Выбрать главу

Возникает естественный вопрос: почему фальшивое, во многом слащавое кино Михалкова (речь и об «Утомленных», и главным образом о «Цирюльнике») гораздо более преуспевает в пресловутом пробуждении чувств добрых, нежели мужественное кино Германа?

Да потому, что Михалков уважает условности и ни разу не переступает через границы, которые сам для себя очертил. Он снимает в первом случае блокбастер, во втором — оперу (если не оперетту), не гонится за жизнеподобием (при всем внешнем правдоподобии) и все время подчеркивает, что рассказывает сказки. Он тоже работает с лейтмотивами и временами чересчур педалирует их (молния, грузовик, аэростат в «Утомленных»; бублик, музыкальная машина, бритые полголовы в «Цирюльнике»). Рифмы торчат, натяжки видны. Все подчеркнуто, педалировано, условность правит бал. И невзирая на неизбежные несоответствия, на эпизоды, в которых слезу из зрителя прямо-таки выколачивают сапогами, кино работает. Выходишь из зала (может, опять-таки я один такой урод) с влажными глазами, блаженной улыбкой и сознанием того, что жизнь возможна. То есть обработана. То есть побеждена художником или, точнее, организована им.

Мы очень устали в свое время от натужного оптимизма, от маразматического стародевического целомудрия, от идеологической и эстетической цензуры. Того не скажи, этого не покажи. Но впоследствии (и виноват тут вовсе не только идеологический откат) выяснилось, что правда (во всяком случае, художественная) и правдоподобие по-прежнему понятия чуть ли не антагонистические. Профессиональные ваятели знают: чтобы скульптура выглядела пропорциональной, пропорции ее должны быть нарушены. Слегка. Но в том-то и искусство. И вот в конце ХХ века благодаря двум большим художникам (которым спасибо за одно это) выясняется, что сладкая ложь и дешевая, грубая уловка в искусстве продуктивнее достоверности. Да, когда мы говорим по телефону, а одновременно краем уха слышим, как бубнит телевизор и жена в соседней комнате выговаривает ребенку и еще за окном с сосулек капает, возникает сложная звуковая каша, в которой мы с трудом нащупываем сюжетообразующую, фабульную нить. Но перенос всего этого на экран не приближает зрителя к реальности, ибо единственная реальность этой минуты — то главное, о чем мы думаем вопреки телефону, телевизору и капели. И боюсь (предвижу негодование товарищей по цеху), что поиски Германа в «Хрусталеве» — это движение не к новому языку, а к распаду прежнего языка. Но что поделать, нового языка я в этом фильме не вижу. Возможно, это опять-таки дефект моего зрения. «Война и мир» — новый метод, но автор еще соблюдает множество артистических условностей: держит интригу, помнит о каноне семейного романа, многого (самого грязного) не договаривает. «Фальшивый купон» — при всей мощи толстовского гения — уже распад метода, доведение его до абсурда: апофеоз недоверия к человеку и сухой, скучный догматизм вместо прежней высоты взгляда. А поиски нового языка шли в то время на совсем других путях — в экзерсисах Белого, например, или в сухой, чувственной, безысходной прозе Бунина. Оба проигрывали Толстому в силе, но что поделать — оба шли дальше. А Толстой отрицал себя. Это самоотрицание чувствует сам Герман, вот почему «Хрусталев» кажется мне только обещанием, только прощанием с прежней манерой, перед тем как перейти к чистой параболе и условности, к средневековой притче по мотивам Стругацких.

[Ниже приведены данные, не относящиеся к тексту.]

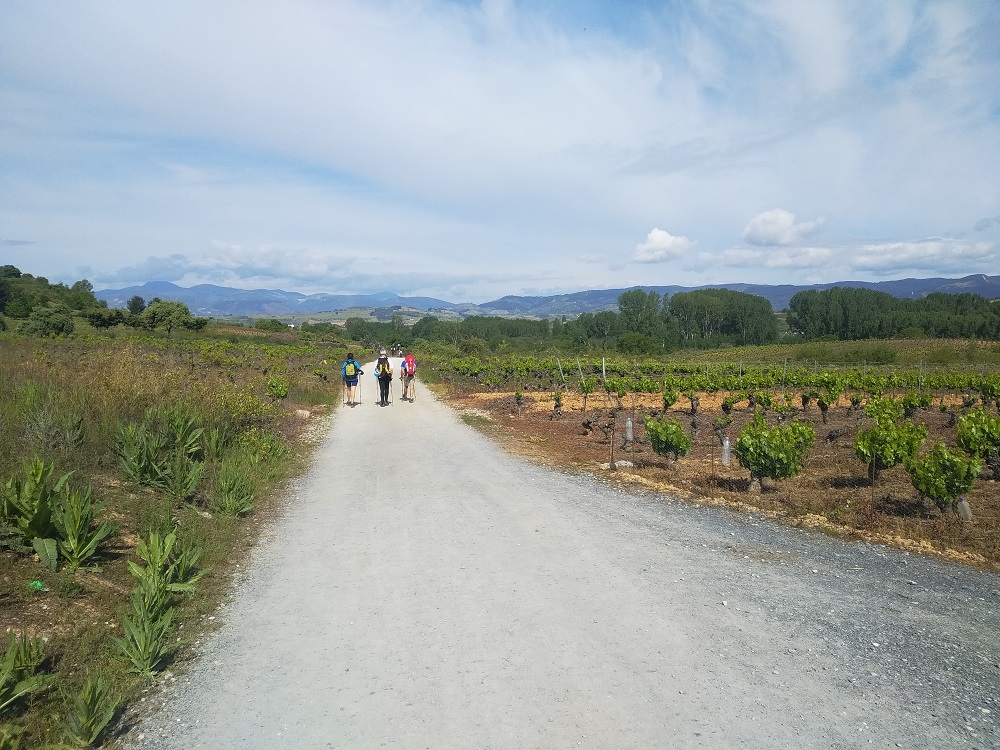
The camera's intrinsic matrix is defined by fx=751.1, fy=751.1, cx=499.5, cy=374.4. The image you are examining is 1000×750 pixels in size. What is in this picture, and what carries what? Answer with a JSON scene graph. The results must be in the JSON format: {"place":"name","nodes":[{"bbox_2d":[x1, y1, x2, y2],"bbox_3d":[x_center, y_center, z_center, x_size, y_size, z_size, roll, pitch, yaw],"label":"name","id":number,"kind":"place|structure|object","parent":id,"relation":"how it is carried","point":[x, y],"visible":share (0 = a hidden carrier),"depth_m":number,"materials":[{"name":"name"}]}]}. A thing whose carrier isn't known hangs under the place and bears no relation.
{"place":"outdoors","nodes":[
{"label":"outdoors","id":0,"kind":"place"},
{"bbox_2d":[1,326,346,749],"label":"grass field","id":1,"kind":"structure","parent":0,"point":[245,522],"materials":[{"name":"green plant"}]},
{"bbox_2d":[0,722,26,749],"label":"plant","id":2,"kind":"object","parent":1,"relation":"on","point":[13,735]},
{"bbox_2d":[0,630,50,710],"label":"plant","id":3,"kind":"object","parent":1,"relation":"on","point":[9,658],"visible":0.99,"depth_m":3.44,"materials":[{"name":"green plant"}]},
{"bbox_2d":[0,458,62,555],"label":"plant","id":4,"kind":"object","parent":1,"relation":"on","point":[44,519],"visible":0.93,"depth_m":5.49,"materials":[{"name":"green plant"}]},
{"bbox_2d":[28,580,45,590],"bbox_3d":[-2.914,1.322,4.719,0.113,0.068,0.108,1,4,10],"label":"green litter","id":5,"kind":"object","parent":1,"relation":"on","point":[38,585],"visible":0.76,"depth_m":4.69,"materials":[{"name":"green plastic"}]},
{"bbox_2d":[20,306,74,336],"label":"shrub","id":6,"kind":"object","parent":1,"relation":"on","point":[63,324],"visible":0.97,"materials":[{"name":"green plant"}]},
{"bbox_2d":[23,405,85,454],"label":"shrub","id":7,"kind":"object","parent":1,"relation":"on","point":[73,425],"visible":0.91,"depth_m":8.19,"materials":[{"name":"green plant"}]},
{"bbox_2d":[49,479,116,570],"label":"plant","id":8,"kind":"object","parent":1,"relation":"on","point":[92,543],"visible":0.95,"depth_m":5.37,"materials":[{"name":"green plant"}]},
{"bbox_2d":[60,673,123,747],"bbox_3d":[-1.758,1.451,3.201,0.342,0.310,0.379,0,4,-4],"label":"plant","id":9,"kind":"object","parent":1,"relation":"on","point":[87,717],"visible":0.97,"depth_m":3.21,"materials":[{"name":"green plant"}]},
{"bbox_2d":[85,306,128,327],"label":"shrub","id":10,"kind":"object","parent":1,"relation":"on","point":[102,324],"visible":0.98,"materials":[{"name":"green plant"}]},
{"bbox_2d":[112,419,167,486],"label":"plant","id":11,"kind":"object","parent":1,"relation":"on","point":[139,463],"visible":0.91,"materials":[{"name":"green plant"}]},
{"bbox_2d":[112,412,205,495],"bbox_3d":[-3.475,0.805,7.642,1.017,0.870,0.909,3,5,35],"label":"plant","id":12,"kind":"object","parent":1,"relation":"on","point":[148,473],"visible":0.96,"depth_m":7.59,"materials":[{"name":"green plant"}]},
{"bbox_2d":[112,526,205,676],"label":"plant","id":13,"kind":"object","parent":1,"relation":"on","point":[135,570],"visible":0.96,"depth_m":4.27,"materials":[{"name":"green plant"}]},
{"bbox_2d":[142,300,195,333],"label":"tree","id":14,"kind":"object","parent":1,"relation":"on","point":[179,311],"visible":1,"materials":[{"name":"green plant"}]},
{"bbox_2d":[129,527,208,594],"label":"plant","id":15,"kind":"object","parent":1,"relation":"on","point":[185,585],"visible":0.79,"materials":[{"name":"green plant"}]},
{"bbox_2d":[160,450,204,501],"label":"plant","id":16,"kind":"object","parent":1,"relation":"on","point":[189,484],"visible":0.97,"depth_m":7.30,"materials":[{"name":"green plant"}]},
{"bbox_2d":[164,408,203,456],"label":"plant","id":17,"kind":"object","parent":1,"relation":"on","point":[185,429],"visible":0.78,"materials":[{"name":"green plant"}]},
{"bbox_2d":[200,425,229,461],"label":"plant","id":18,"kind":"object","parent":1,"relation":"on","point":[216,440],"visible":0.84,"depth_m":9.30,"materials":[{"name":"green plant"}]},
{"bbox_2d":[212,460,256,518],"bbox_3d":[-2.597,1.129,7.316,0.568,0.591,0.614,0,4,-4],"label":"plant","id":19,"kind":"object","parent":1,"relation":"on","point":[237,509],"visible":0.95,"depth_m":7.29,"materials":[{"name":"green plant"}]},
{"bbox_2d":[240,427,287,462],"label":"shrub","id":20,"kind":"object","parent":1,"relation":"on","point":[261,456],"visible":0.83,"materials":[{"name":"green plant"}]},
{"bbox_2d":[253,318,288,332],"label":"shrub","id":21,"kind":"object","parent":1,"relation":"on","point":[272,324],"visible":0.94,"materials":[{"name":"green plant"}]},
{"bbox_2d":[266,376,289,399],"bbox_3d":[-5.080,0.416,17.128,0.667,0.745,0.698,0,4,-4],"label":"shrub","id":22,"kind":"object","parent":1,"relation":"on","point":[280,391],"visible":0.97,"depth_m":17.05,"materials":[{"name":"green plant"}]},
{"bbox_2d":[294,408,310,418],"bbox_3d":[-3.997,0.797,15.126,0.399,0.240,0.392,1,5,17],"label":"rock","id":23,"kind":"object","parent":1,"relation":"on","point":[305,412],"visible":0.91,"depth_m":15.01,"materials":[{"name":"stone"}]},
{"bbox_2d":[94,245,378,286],"label":"cloud","id":24,"kind":"structure","parent":0,"point":[228,267],"materials":[{"name":"white"}]},
{"bbox_2d":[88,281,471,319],"label":"mountain","id":25,"kind":"structure","parent":0,"point":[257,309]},
{"bbox_2d":[0,0,999,299],"label":"sky","id":26,"kind":"structure","parent":0,"point":[785,217],"materials":[{"name":"blue"}]},
{"bbox_2d":[124,371,999,749],"label":"gravel road","id":27,"kind":"structure","parent":0,"point":[692,532],"materials":[{"name":"grey"}]},
{"bbox_2d":[341,352,361,406],"bbox_3d":[-3.847,0.144,19.446,0.599,1.513,1.127,0,4,-4],"label":"person","id":28,"kind":"object","parent":27,"relation":"on","point":[346,364],"visible":0.78,"depth_m":19.17},
{"bbox_2d":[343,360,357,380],"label":"backpack","id":29,"kind":"object","parent":28,"relation":"on","point":[350,370],"visible":0.81,"depth_m":19.35,"materials":[{"name":"fabric"}]},
{"bbox_2d":[374,348,393,406],"bbox_3d":[-2.897,0.085,18.782,0.516,1.539,1.084,0,4,-4],"label":"person","id":30,"kind":"object","parent":27,"relation":"on","point":[386,393],"visible":0.77,"depth_m":18.56},
{"bbox_2d":[376,360,391,377],"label":"backpack","id":31,"kind":"object","parent":30,"relation":"on","point":[386,370],"visible":0.66,"depth_m":18.63,"materials":[{"name":"fabric"}]},
{"bbox_2d":[400,352,415,400],"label":"person","id":32,"kind":"object","parent":27,"relation":"on","point":[404,368],"visible":0.74,"depth_m":20.54},
{"bbox_2d":[403,354,415,374],"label":"backpack","id":33,"kind":"object","parent":32,"relation":"on","point":[408,360],"visible":0.65,"depth_m":22.12,"materials":[{"name":"fabric"}]},
{"bbox_2d":[632,228,695,262],"label":"cloud","id":34,"kind":"structure","parent":0,"point":[661,234],"materials":[{"name":"white"}]},
{"bbox_2d":[423,367,999,574],"label":"ground","id":35,"kind":"structure","parent":0,"point":[990,484],"materials":[{"name":"brown soil"}]},
{"bbox_2d":[514,389,523,413],"bbox_3d":[0.481,0.775,19.594,0.417,0.861,0.478,3,5,35],"label":"grapevine","id":36,"kind":"object","parent":35,"relation":"on","point":[518,396],"visible":0.96,"depth_m":19.58,"materials":[{"name":"plant"}]},
{"bbox_2d":[551,390,563,419],"bbox_3d":[1.317,0.772,17.389,0.428,0.865,0.468,1,5,18],"label":"grapevine","id":37,"kind":"object","parent":35,"relation":"on","point":[557,400],"visible":0.95,"depth_m":17.35,"materials":[{"name":"brown plant"}]},
{"bbox_2d":[556,358,564,384],"bbox_3d":[2.076,0.188,25.753,0.145,1.602,0.081,-1,5,-14],"label":"wooden post","id":38,"kind":"object","parent":35,"relation":"in","point":[560,366],"visible":0.93,"depth_m":25.71,"materials":[{"name":"wood"}]},
{"bbox_2d":[576,359,584,386],"bbox_3d":[2.687,0.228,24.900,0.153,1.658,0.088,-2,5,-18],"label":"wooden post","id":39,"kind":"object","parent":35,"relation":"in","point":[578,364],"visible":0.88,"depth_m":24.87,"materials":[{"name":"wood"}]},
{"bbox_2d":[580,377,593,412],"bbox_3d":[2.025,0.599,17.814,0.411,1.140,0.502,3,6,37],"label":"grapevine","id":40,"kind":"object","parent":35,"relation":"on","point":[586,391],"visible":0.98,"depth_m":17.77,"materials":[{"name":"green plant"}]},
{"bbox_2d":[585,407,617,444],"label":"grapevine","id":41,"kind":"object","parent":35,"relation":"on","point":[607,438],"visible":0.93,"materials":[{"name":"brown wood"}]},
{"bbox_2d":[601,356,605,384],"bbox_3d":[3.597,0.185,26.070,0.119,1.622,0.107,0,4,-4],"label":"wooden post","id":42,"kind":"object","parent":35,"relation":"in","point":[603,366],"visible":0.93,"depth_m":26.03,"materials":[{"name":"wood"}]},
{"bbox_2d":[608,409,615,468],"bbox_3d":[1.586,0.970,10.587,0.086,1.028,0.071,0,4,-4],"label":"wooden post","id":43,"kind":"object","parent":35,"relation":"in","point":[611,454],"visible":0.99,"depth_m":10.57,"materials":[{"name":"brown wood"}]},
{"bbox_2d":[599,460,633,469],"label":"rock","id":44,"kind":"object","parent":35,"relation":"on","point":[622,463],"visible":0.69,"depth_m":10.39,"materials":[{"name":"stone"}]},
{"bbox_2d":[624,417,633,446],"bbox_3d":[2.220,0.996,12.900,0.147,0.549,0.146,0,4,-4],"label":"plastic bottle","id":45,"kind":"object","parent":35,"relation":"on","point":[630,425],"visible":0.96,"depth_m":12.85,"materials":[{"name":"clear plastic"}]},
{"bbox_2d":[645,415,690,465],"bbox_3d":[2.366,0.974,10.607,0.695,0.808,0.731,0,4,-4],"label":"grapevine","id":46,"kind":"object","parent":35,"relation":"on","point":[682,440],"visible":0.98,"depth_m":10.52,"materials":[{"name":"green plant"}]},
{"bbox_2d":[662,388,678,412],"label":"grapevine","id":47,"kind":"object","parent":35,"relation":"on","point":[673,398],"visible":0.97,"depth_m":18.34,"materials":[{"name":"green plant"}]},
{"bbox_2d":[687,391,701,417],"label":"grapevine","id":48,"kind":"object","parent":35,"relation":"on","point":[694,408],"visible":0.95,"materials":[{"name":"brown wood"}]},
{"bbox_2d":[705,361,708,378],"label":"post","id":49,"kind":"object","parent":35,"relation":"in","point":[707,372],"visible":0.83,"depth_m":29.36,"materials":[{"name":"wood"}]},
{"bbox_2d":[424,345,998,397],"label":"vineyard","id":50,"kind":"object","parent":35,"relation":"on","point":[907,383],"visible":0.94,"depth_m":27.40,"materials":[{"name":"green plant"}]},
{"bbox_2d":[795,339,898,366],"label":"shrub","id":51,"kind":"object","parent":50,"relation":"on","point":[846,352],"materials":[{"name":"green plant"}]},
{"bbox_2d":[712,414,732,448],"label":"grapevine","id":52,"kind":"object","parent":35,"relation":"on","point":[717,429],"visible":0.94,"depth_m":12.17,"materials":[{"name":"plant"}]},
{"bbox_2d":[721,436,730,465],"bbox_3d":[3.193,1.097,10.608,0.133,0.478,0.128,0,4,-4],"label":"plastic bottle","id":53,"kind":"object","parent":35,"relation":"on","point":[727,442],"visible":0.96,"depth_m":10.57,"materials":[{"name":"plastic"}]},
{"bbox_2d":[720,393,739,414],"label":"grapevine","id":54,"kind":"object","parent":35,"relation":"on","point":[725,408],"visible":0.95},
{"bbox_2d":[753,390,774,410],"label":"grapevine","id":55,"kind":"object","parent":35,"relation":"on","point":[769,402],"visible":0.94,"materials":[{"name":"green plant"}]},
{"bbox_2d":[735,413,815,492],"bbox_3d":[3.241,0.972,8.915,0.962,1.008,0.866,0,4,-4],"label":"grapevine","id":56,"kind":"object","parent":35,"relation":"on","point":[783,459],"visible":0.99,"depth_m":8.79,"materials":[{"name":"green plant"}]},
{"bbox_2d":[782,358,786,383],"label":"post","id":57,"kind":"object","parent":35,"relation":"in","point":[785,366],"visible":0.8,"depth_m":27.00,"materials":[{"name":"wood"}]},
{"bbox_2d":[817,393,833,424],"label":"grapevine","id":58,"kind":"object","parent":35,"relation":"on","point":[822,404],"visible":0.96,"depth_m":16.23,"materials":[{"name":"plant"}]},
{"bbox_2d":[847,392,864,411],"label":"grapevine","id":59,"kind":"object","parent":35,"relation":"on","point":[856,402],"visible":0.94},
{"bbox_2d":[855,402,926,481],"bbox_3d":[4.817,0.908,9.318,0.895,1.059,0.753,0,4,-4],"label":"grapevine","id":60,"kind":"object","parent":35,"relation":"on","point":[887,456],"visible":0.97,"depth_m":9.22,"materials":[{"name":"green plant"}]},
{"bbox_2d":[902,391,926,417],"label":"grapevine","id":61,"kind":"object","parent":35,"relation":"on","point":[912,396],"visible":0.93,"depth_m":16.47,"materials":[{"name":"green plant"}]},
{"bbox_2d":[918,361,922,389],"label":"post","id":62,"kind":"object","parent":35,"relation":"in","point":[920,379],"visible":0.77,"depth_m":23.50,"materials":[{"name":"wood"}]},
{"bbox_2d":[906,441,979,516],"bbox_3d":[4.507,1.091,7.668,0.671,0.852,0.675,0,4,-4],"label":"grapevine","id":63,"kind":"object","parent":35,"relation":"on","point":[936,490],"visible":0.98,"depth_m":7.60,"materials":[{"name":"green plant"}]},
{"bbox_2d":[955,496,971,520],"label":"plastic bottle","id":64,"kind":"object","parent":35,"relation":"on","point":[965,509],"visible":0.77,"depth_m":7.54,"materials":[{"name":"clear plastic"}]},
{"bbox_2d":[955,409,999,478],"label":"grapevine","id":65,"kind":"object","parent":35,"relation":"on","point":[969,419],"visible":0.98,"depth_m":9.69,"materials":[{"name":"green plant"}]},
{"bbox_2d":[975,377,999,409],"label":"grapevine","id":66,"kind":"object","parent":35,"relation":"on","point":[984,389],"visible":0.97,"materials":[{"name":"green plant"}]},
{"bbox_2d":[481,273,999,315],"label":"mountain range","id":67,"kind":"structure","parent":0,"point":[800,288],"materials":[{"name":"grey"}]},
{"bbox_2d":[693,249,837,270],"label":"cloud","id":68,"kind":"structure","parent":0,"point":[729,255],"materials":[{"name":"white"}]},
{"bbox_2d":[740,208,826,247],"label":"cloud","id":69,"kind":"structure","parent":0,"point":[752,227],"materials":[{"name":"white"}]},
{"bbox_2d":[851,239,999,270],"label":"cloud","id":70,"kind":"structure","parent":0,"point":[885,253],"materials":[{"name":"white"}]},
{"bbox_2d":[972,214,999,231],"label":"cloud","id":71,"kind":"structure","parent":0,"point":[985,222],"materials":[{"name":"grey"}]},
{"label":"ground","id":72,"kind":"structure","parent":0},
{"bbox_2d":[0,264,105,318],"label":"tree cluster","id":73,"kind":"object","parent":72,"relation":"on","point":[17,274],"visible":0.87,"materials":[{"name":"green plant"}]},
{"bbox_2d":[127,295,145,314],"label":"tree","id":74,"kind":"object","parent":72,"relation":"on","point":[135,303],"visible":0.86,"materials":[{"name":"green plant"}]},
{"bbox_2d":[391,344,402,356],"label":"person","id":75,"kind":"object","parent":72,"relation":"on","point":[394,349],"visible":0.81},
{"bbox_2d":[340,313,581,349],"label":"tree line","id":76,"kind":"object","parent":72,"relation":"on","point":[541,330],"visible":0.63,"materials":[{"name":"green plant"}]},
{"bbox_2d":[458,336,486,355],"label":"shrub","id":77,"kind":"object","parent":72,"relation":"on","point":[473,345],"visible":0.88,"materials":[{"name":"green plant"}]},
{"bbox_2d":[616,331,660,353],"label":"shrub","id":78,"kind":"object","parent":72,"relation":"on","point":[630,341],"visible":0.91,"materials":[{"name":"green plant"}]},
{"bbox_2d":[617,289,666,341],"label":"tree","id":79,"kind":"object","parent":72,"relation":"on","point":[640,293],"visible":0.85,"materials":[{"name":"green plant"}]},
{"bbox_2d":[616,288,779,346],"label":"tree cluster","id":80,"kind":"object","parent":72,"relation":"on","point":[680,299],"visible":0.93,"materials":[{"name":"green plant"}]},
{"bbox_2d":[785,288,999,340],"label":"tree row","id":81,"kind":"object","parent":72,"relation":"on","point":[831,293],"visible":0.87,"materials":[{"name":"green plant"}]}
]}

Место Михалкова в этой параллели, думаю, не вызывает сомнений — он тоже Толстой, только Алексей Николаевич. Он пишет беллетристику, иногда прямо лубочную. И при всей убийственной точности деталей в поздней прозе Льва (а глаз у старика был ястребиный) читатель в девяноста случаях из ста предпочтет живую, яркую, сочную прозу Алексея. Несравнимо более примитивную, но увлекательную и жизнеутверждающую. При всем том Алексей Николаевич отнюдь не графоман (от бездари всегда остается унылое чувство раздражения и неловкости). Он обычный рассказчик историй, общий любимец и тайный монархист. Никакого нового языка он отнюдь не создает — адаптирует к темпам и образовательному уровню нового века находки великих русских реалистов века прошлого. Пытается на чудовищном материале двадцатого столетия написать трехчастный любовный роман с идеями. Виртуозно владеет ремеслом и оказывается довольно поверхностным психологом. И вот ведь парадокс: честнейший гуманист Лев Николаевич вызывает куда больше раздражения и усталости (вы давно перечитывали «Воскресение»? Вылитый Герман!), чем бонвиван и конформист Алексей Николаевич. У Алексея Николаевича прочитаешь кусок из «Хождения» или из «Гадюки», тоже сделанной на весьма жутком материале, и все-таки жить хочется, вкус жизни чувствуется, страстью и азартом веет. А сделано на пальцах, общих мест масса, изысков никаких. Но вот работает. И с тайной досадой ловишь себя на том, что о фильме Михалкова вспоминаешь с радостью и благодарностью, а о фильме Германа — с неприязнью. И вовсе не только потому, что материя германовского фильма нас пугала и мучила. А еще и потому, что он всячески напоминает нам о бессилии человека перед жизнью и режиссера — перед реальностью. Не скажу, что Михалков навевает сон золотой: Россия в его фильме тоже порядком смахивает на стихийное бедствие. Но Михалков конвенций не нарушает, ниже пояса не бьет и не стучит по крышке рояля, когда ему не хватает стандартной клавиатуры.